In the first nine days of the month — a period over which the S&P fell 7.2% — two-thirds of all sustainable funds available in the U.S. finished in the top half of their respective categories. For equity funds, "65% outperformed their peers, with more than twice as many finishing in their category's top quartile than in the bottom quartile," wrote Jon Hale, head of sustainability research at Morningstar. Per his data, 30% of sustainable stock funds finished in the top quartile of their category, compared with the 14% that ended in their group's bottom quartile.
"Among the 37 sustainable offerings in the U.S. large-blend category, 26 finished the period in the category's top half," he wrote. "Not only that, but 30 of the 37 funds in the group outperformed the S&P 500." He added that "I didn't find a single broad-market sustainable index fund or quasi-index fund that underperformed from Feb. 1 through Feb. 9."

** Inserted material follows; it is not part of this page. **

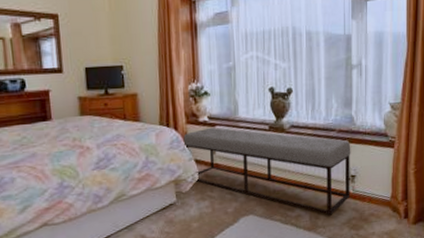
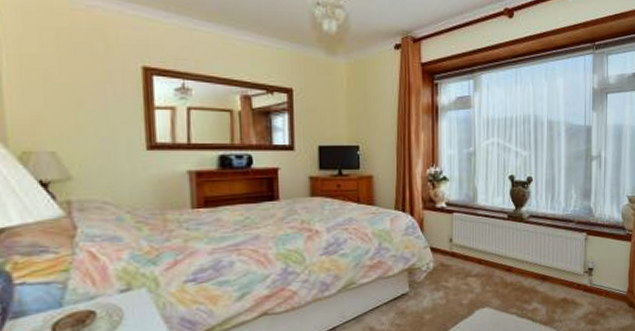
bench: present [183,127,351,216] -> none [419,214,589,310]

While examining fund performance over such a short period of time can be misleading — as Hale noted in a report — it bolsters the idea that focusing on such investment themes can generating alpha, or outperformance over a benchmark, in addition to being a way for investors to express their moral views through their holdings.

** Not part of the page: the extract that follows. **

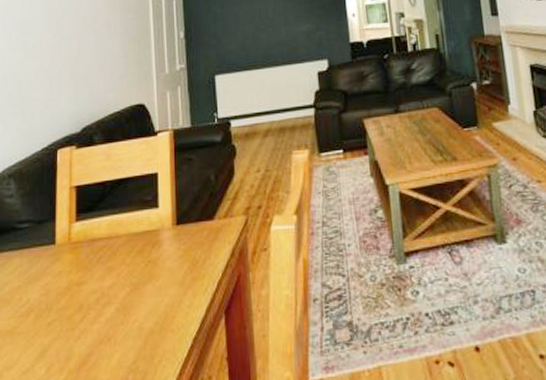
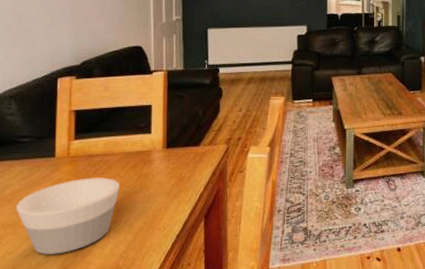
bowl: none [15,266,126,369] -> present [16,178,120,254]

"While sustainable funds pursue a range of investment strategies, a common element among them is that the consideration of ESG factors leads to a preference for companies that manage material environmental and social issues effectively and have strong corporate governance practices," Hale wrote. "These tend to be higher-quality companies that hold up better during market turbulence."
Another factor for the recent outperformance: ESG funds tend to be underweight on traditional oil and gas energy companies, which have been among the biggest losers thus far this year, as oil prices have struggled.

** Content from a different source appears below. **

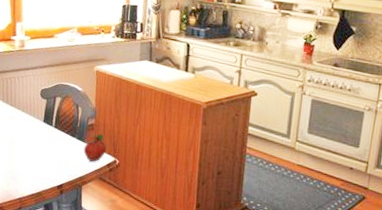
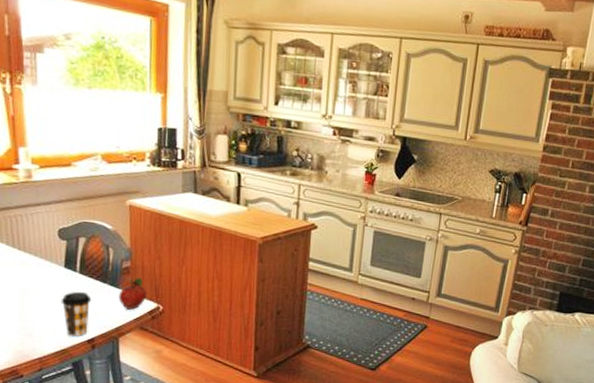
coffee cup: none [39,143,63,182] -> present [61,291,92,336]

ESG funds have seen higher demand over the past few years, and President Donald Trump's environmental policies — including pledging support for the coal industry and withdrawing the U.S. from the Paris climate accord — have been credited as a factor behind their popularity as investors use them to counter an administration they see as hostile to environmentally friendly policies.
However, the use of ESG funds is dwarfed by the popularity of passive index funds, which simply track the performance of underlying indexes by holding the same components the index does, and in the same proportion.
Passive funds have even gotten into ESG advocacy, as major passive fund providers — including Vanguard, State Street, and BlackRock — push for companies to improve their scores on ESG metrics. Vanguard has called for better climate-change disclosures and more diverse corporate boards, following State Street, which in July voted against the reelection of directors at 400 companies, citing gender diversity issues.
"There is compelling evidence that boards with a critical mass of women have outperformed those that are less diverse," read an open letter published by Vanguard in September. "Diverse boards also more effectively demonstrate governance best practices that we believe lead to long-term shareholder value. Our stance on this issue is therefore an economic imperative, not an ideological choice."